## Input records
|---|

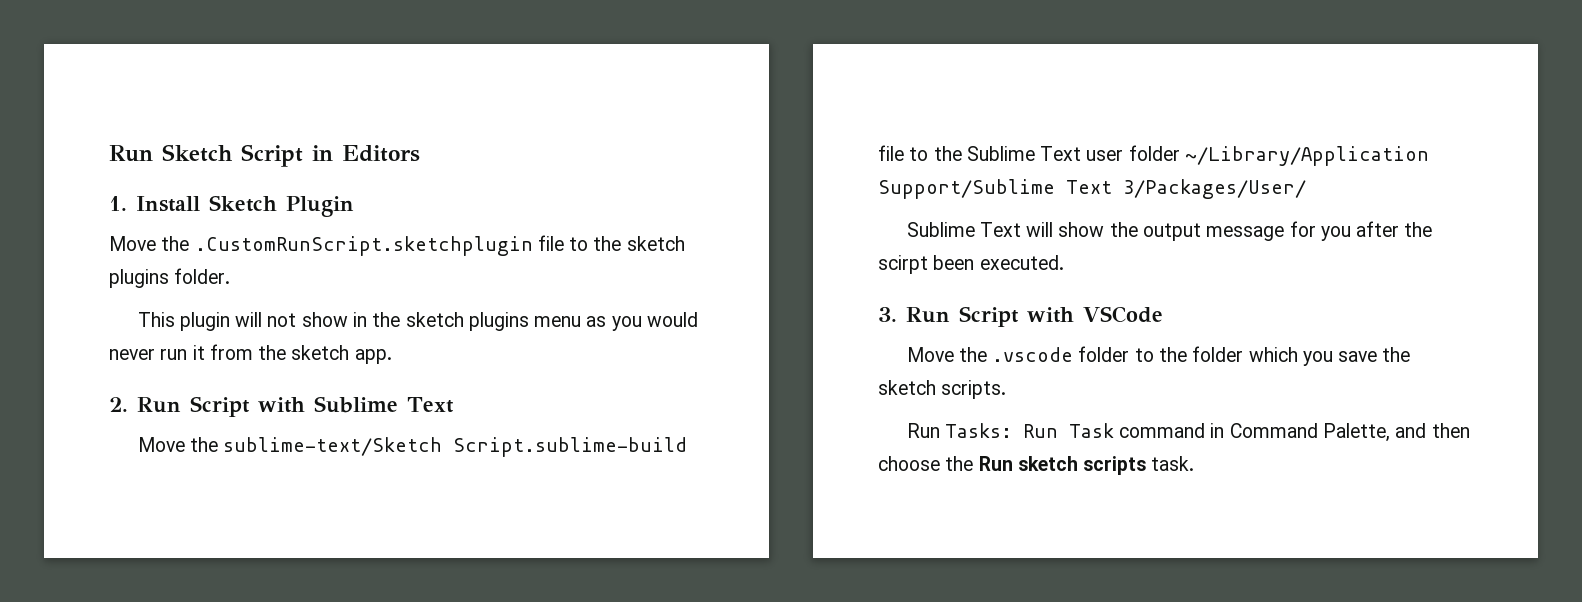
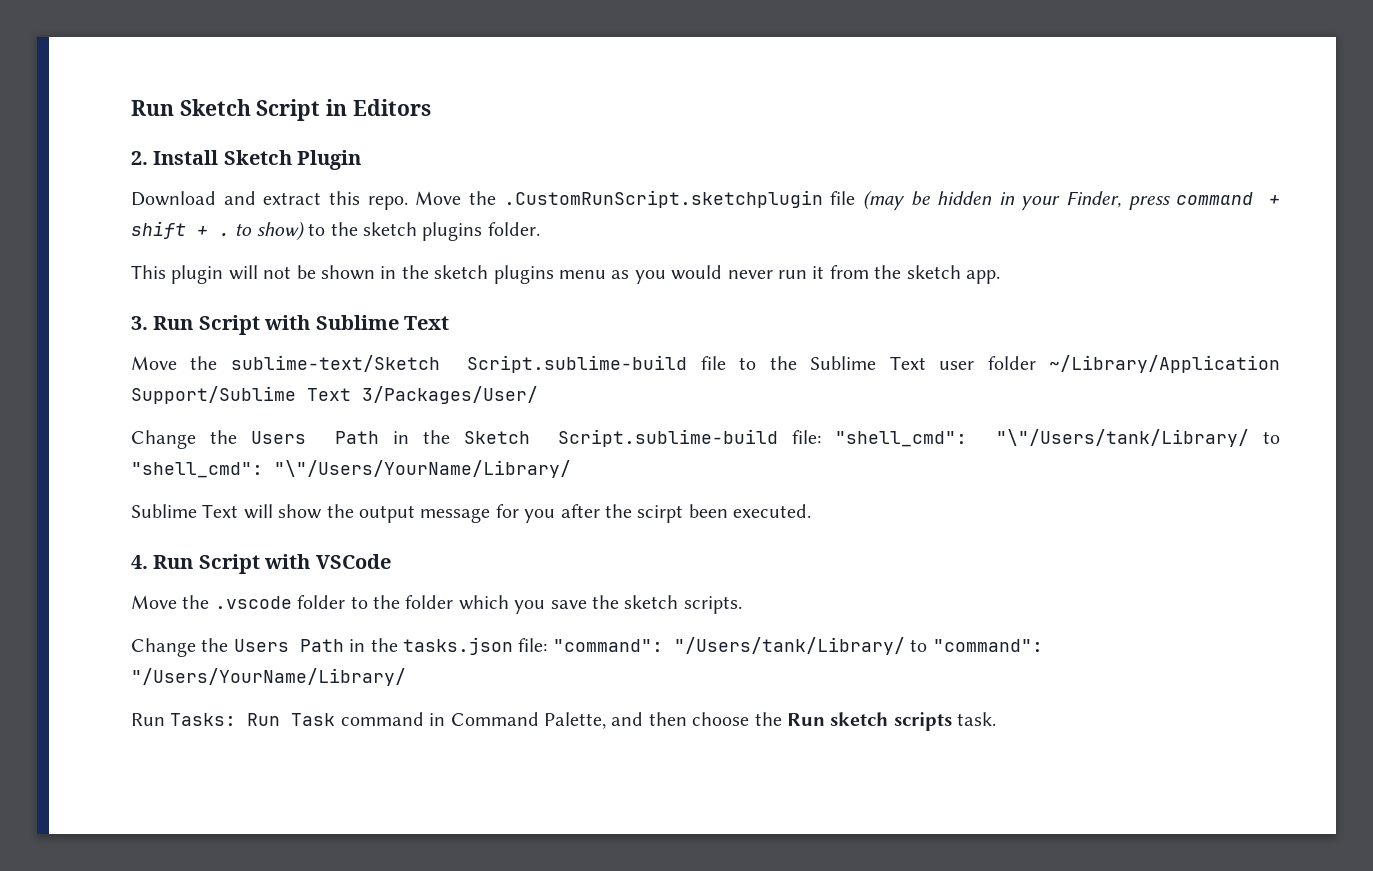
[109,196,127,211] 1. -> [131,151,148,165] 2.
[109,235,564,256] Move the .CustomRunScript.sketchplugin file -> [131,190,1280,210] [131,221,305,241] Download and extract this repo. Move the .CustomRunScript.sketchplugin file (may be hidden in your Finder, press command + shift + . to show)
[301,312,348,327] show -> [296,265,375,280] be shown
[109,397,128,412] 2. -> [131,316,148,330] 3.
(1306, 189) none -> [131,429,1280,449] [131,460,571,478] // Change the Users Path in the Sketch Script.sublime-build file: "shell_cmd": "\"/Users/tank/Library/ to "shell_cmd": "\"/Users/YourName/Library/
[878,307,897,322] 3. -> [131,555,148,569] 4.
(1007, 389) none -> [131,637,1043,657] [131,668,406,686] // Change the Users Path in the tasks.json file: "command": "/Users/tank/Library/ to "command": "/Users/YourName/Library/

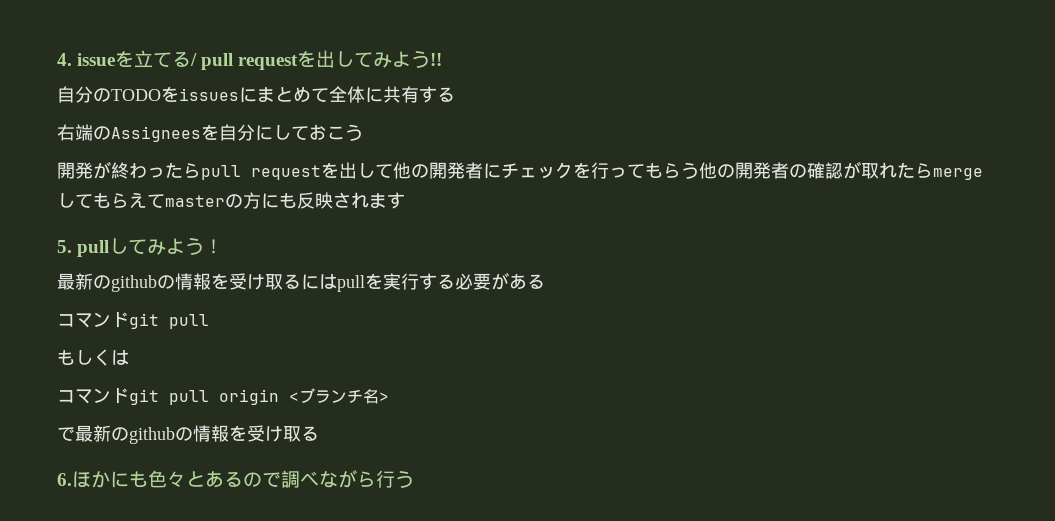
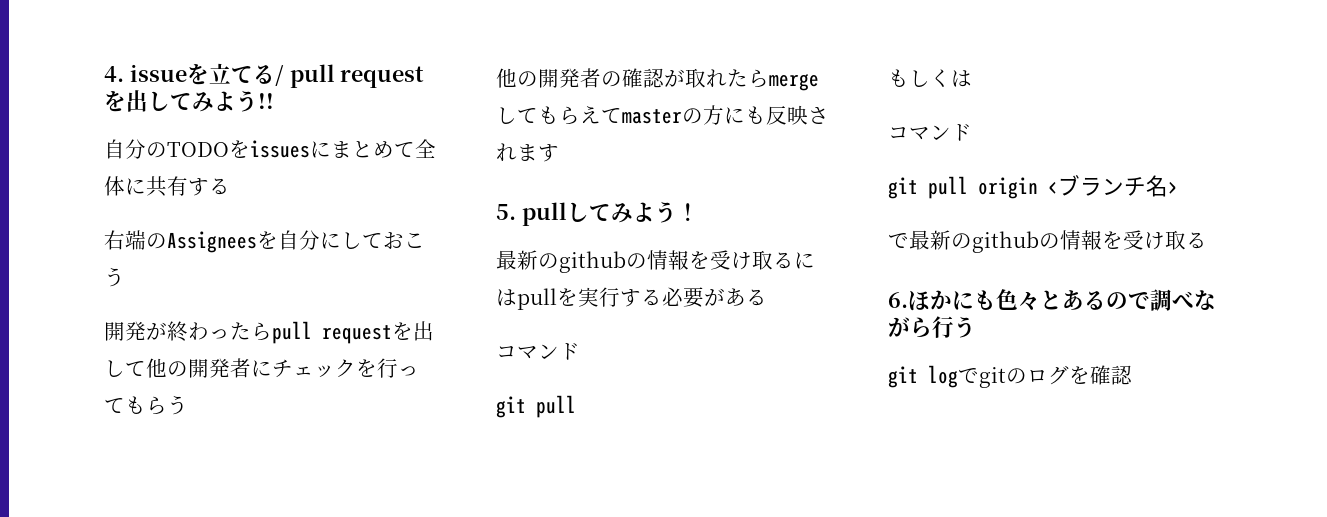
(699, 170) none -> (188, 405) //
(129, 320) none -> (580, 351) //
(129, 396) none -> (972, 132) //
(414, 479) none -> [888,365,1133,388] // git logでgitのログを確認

|---|

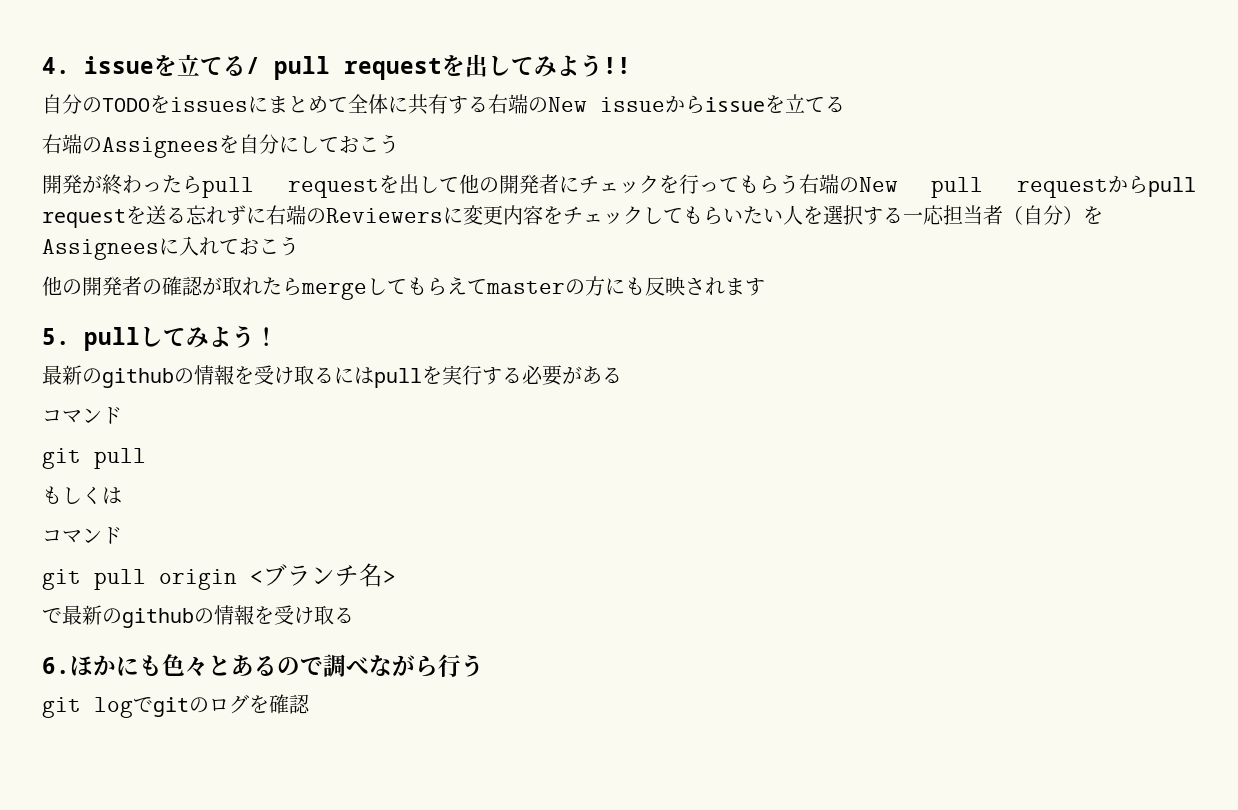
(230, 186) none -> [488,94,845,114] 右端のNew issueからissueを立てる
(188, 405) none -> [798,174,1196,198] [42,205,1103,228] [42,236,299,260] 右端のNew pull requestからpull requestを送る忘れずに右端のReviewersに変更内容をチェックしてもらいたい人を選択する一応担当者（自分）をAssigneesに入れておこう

|---|

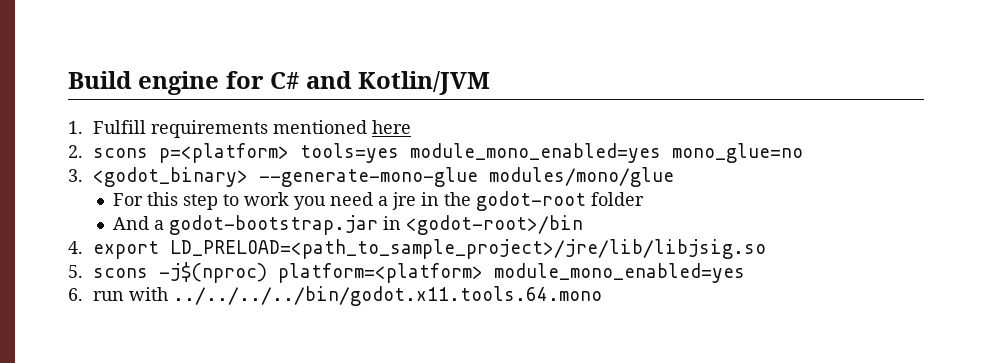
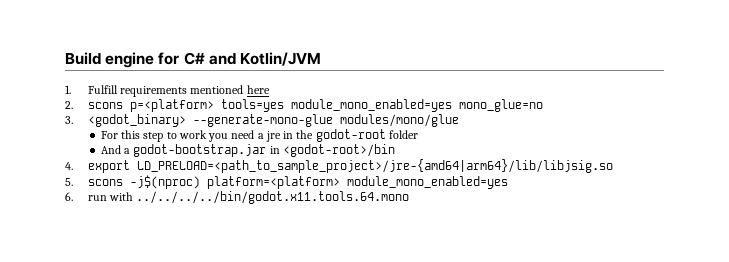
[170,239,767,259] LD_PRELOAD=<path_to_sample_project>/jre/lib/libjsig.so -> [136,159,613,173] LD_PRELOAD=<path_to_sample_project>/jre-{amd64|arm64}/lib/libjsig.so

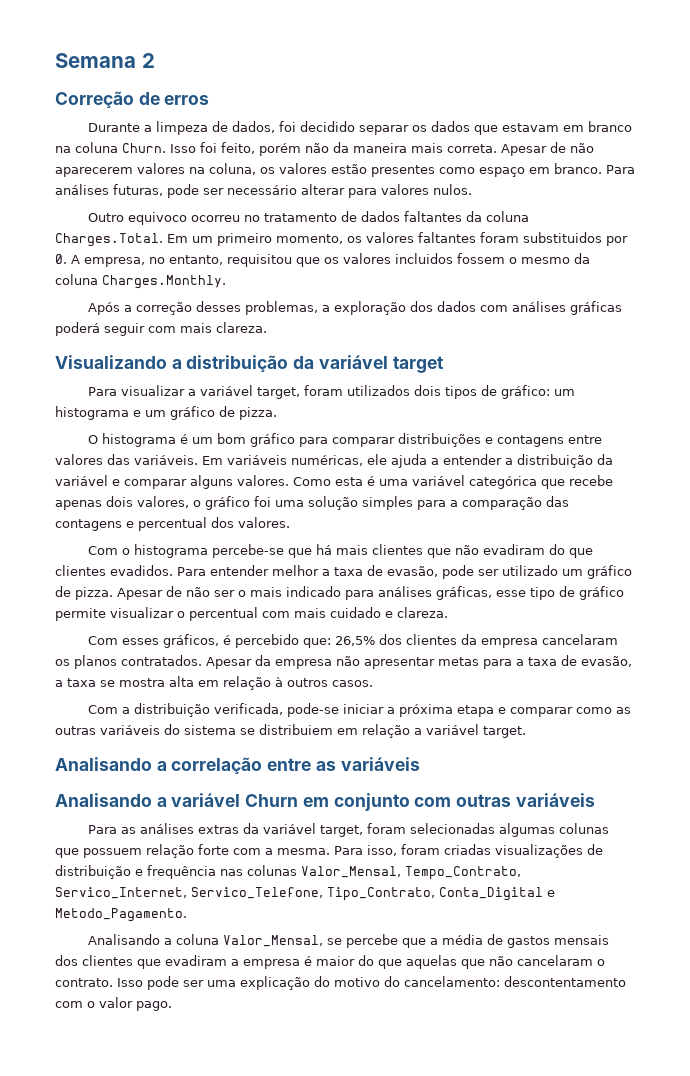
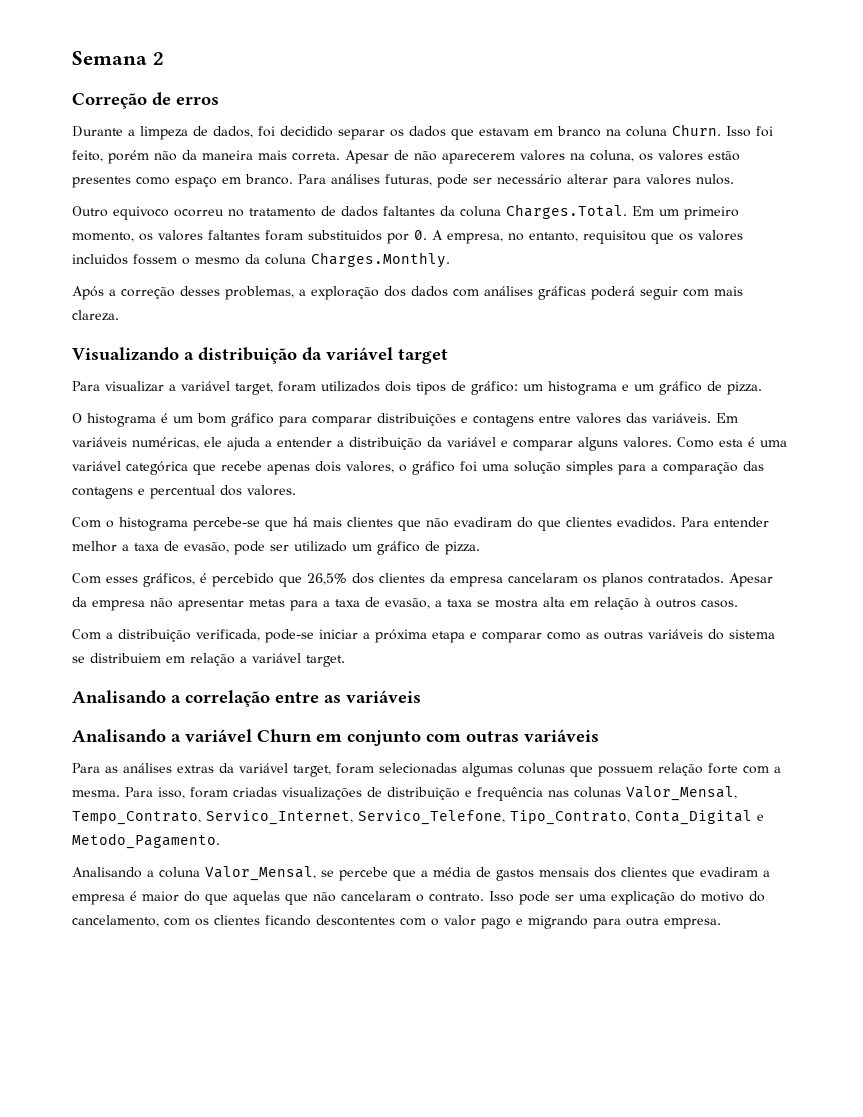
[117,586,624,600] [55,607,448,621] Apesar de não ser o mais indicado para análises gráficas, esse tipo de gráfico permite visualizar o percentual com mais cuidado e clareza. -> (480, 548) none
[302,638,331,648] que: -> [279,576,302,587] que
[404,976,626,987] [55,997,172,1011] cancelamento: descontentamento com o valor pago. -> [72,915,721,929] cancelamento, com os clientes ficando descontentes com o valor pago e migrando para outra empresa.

|---|

## Job item
Please output exactly the lines between the one holding "[109,196,127,211] 1. -> [131,151,148,165] 2." and the one holding "[878,307,897,322] 3. -> [131,555,148,569] 4." in the records above, inclusive, and nothing more.

## Written response
[109,196,127,211] 1. -> [131,151,148,165] 2.
[109,235,564,256] Move the .CustomRunScript.sketchplugin file -> [131,190,1280,210] [131,221,305,241] Download and extract this repo. Move the .CustomRunScript.sketchplugin file (may be hidden in your Finder, press command + shift + . to show)
[301,312,348,327] show -> [296,265,375,280] be shown
[109,397,128,412] 2. -> [131,316,148,330] 3.
(1306, 189) none -> [131,429,1280,449] [131,460,571,478] // Change the Users Path in the Sketch Script.sublime-build file: "shell_cmd": "\"/Users/tank/Library/ to "shell_cmd": "\"/Users/YourName/Library/
[878,307,897,322] 3. -> [131,555,148,569] 4.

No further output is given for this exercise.